TASK MATERIAL:
--------
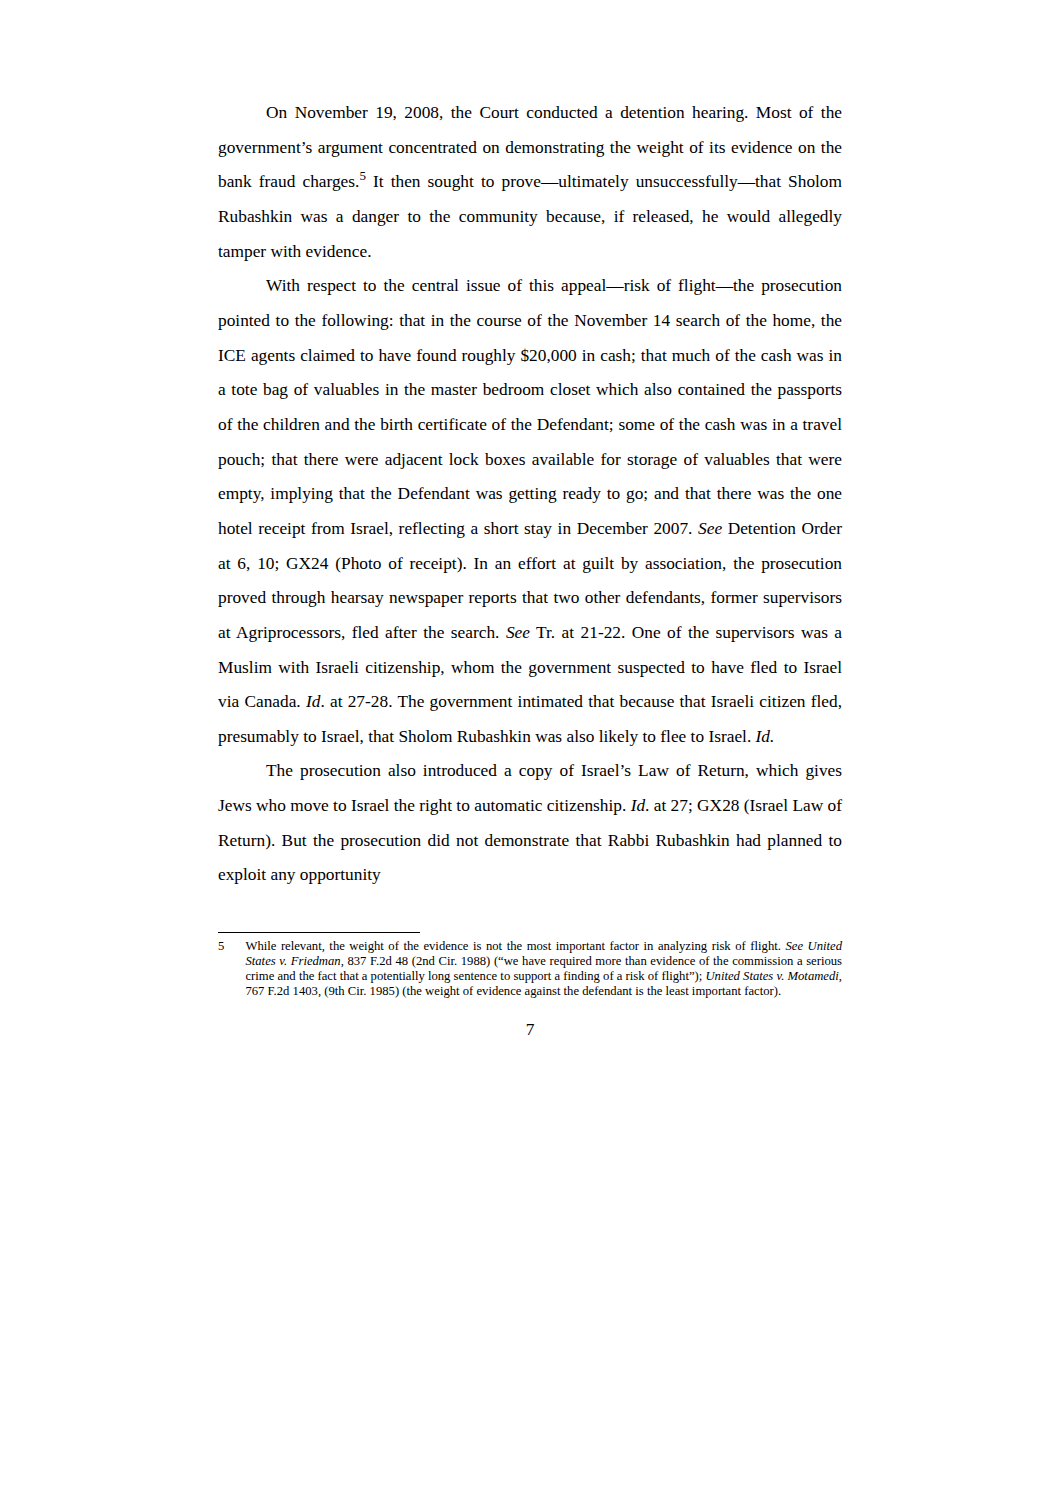On November 19, 2008, the Court conducted a detention hearing. Most of the government’s argument concentrated on demonstrating the weight of its evidence on the bank fraud charges.5 It then sought to prove—ultimately unsuccessfully—that Sholom Rubashkin was a danger to the community because, if released, he would allegedly tamper with evidence.
With respect to the central issue of this appeal—risk of flight—the prosecution pointed to the following: that in the course of the November 14 search of the home, the ICE agents claimed to have found roughly $20,000 in cash; that much of the cash was in a tote bag of valuables in the master bedroom closet which also contained the passports of the children and the birth certificate of the Defendant; some of the cash was in a travel pouch; that there were adjacent lock boxes available for storage of valuables that were empty, implying that the Defendant was getting ready to go; and that there was the one hotel receipt from Israel, reflecting a short stay in December 2007. See Detention Order at 6, 10; GX24 (Photo of receipt). In an effort at guilt by association, the prosecution proved through hearsay newspaper reports that two other defendants, former supervisors at Agriprocessors, fled after the search. See Tr. at 21-22. One of the supervisors was a Muslim with Israeli citizenship, whom the government suspected to have fled to Israel via Canada. Id. at 27-28. The government intimated that because that Israeli citizen fled, presumably to Israel, that Sholom Rubashkin was also likely to flee to Israel. Id.
The prosecution also introduced a copy of Israel’s Law of Return, which gives Jews who move to Israel the right to automatic citizenship. Id. at 27; GX28 (Israel Law of Return). But the prosecution did not demonstrate that Rabbi Rubashkin had planned to exploit any opportunity
5 While relevant, the weight of the evidence is not the most important factor in analyzing risk of flight. See United States v. Friedman, 837 F.2d 48 (2nd Cir. 1988) (“we have required more than evidence of the commission a serious crime and the fact that a potentially long sentence to support a finding of a risk of flight”); United States v. Motamedi, 767 F.2d 1403, (9th Cir. 1985) (the weight of evidence against the defendant is the least important factor).
7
--------
TASK PROMPT: Please give back the data above word for word, with no pictures included.

TASK SOLUTION:
On November 19, 2008, the Court conducted a detention hearing. Most of the government’s argument concentrated on demonstrating the weight of its evidence on the bank fraud charges.5 It then sought to prove—ultimately unsuccessfully—that Sholom Rubashkin was a danger to the community because, if released, he would allegedly tamper with evidence.
With respect to the central issue of this appeal—risk of flight—the prosecution pointed to the following: that in the course of the November 14 search of the home, the ICE agents claimed to have found roughly $20,000 in cash; that much of the cash was in a tote bag of valuables in the master bedroom closet which also contained the passports of the children and the birth certificate of the Defendant; some of the cash was in a travel pouch; that there were adjacent lock boxes available for storage of valuables that were empty, implying that the Defendant was getting ready to go; and that there was the one hotel receipt from Israel, reflecting a short stay in December 2007. See Detention Order at 6, 10; GX24 (Photo of receipt). In an effort at guilt by association, the prosecution proved through hearsay newspaper reports that two other defendants, former supervisors at Agriprocessors, fled after the search. See Tr. at 21-22. One of the supervisors was a Muslim with Israeli citizenship, whom the government suspected to have fled to Israel via Canada. Id. at 27-28. The government intimated that because that Israeli citizen fled, presumably to Israel, that Sholom Rubashkin was also likely to flee to Israel. Id.
The prosecution also introduced a copy of Israel’s Law of Return, which gives Jews who move to Israel the right to automatic citizenship. Id. at 27; GX28 (Israel Law of Return). But the prosecution did not demonstrate that Rabbi Rubashkin had planned to exploit any opportunity
5 While relevant, the weight of the evidence is not the most important factor in analyzing risk of flight. See United States v. Friedman, 837 F.2d 48 (2nd Cir. 1988) (“we have required more than evidence of the commission a serious crime and the fact that a potentially long sentence to support a finding of a risk of flight”); United States v. Motamedi, 767 F.2d 1403, (9th Cir. 1985) (the weight of evidence against the defendant is the least important factor).
7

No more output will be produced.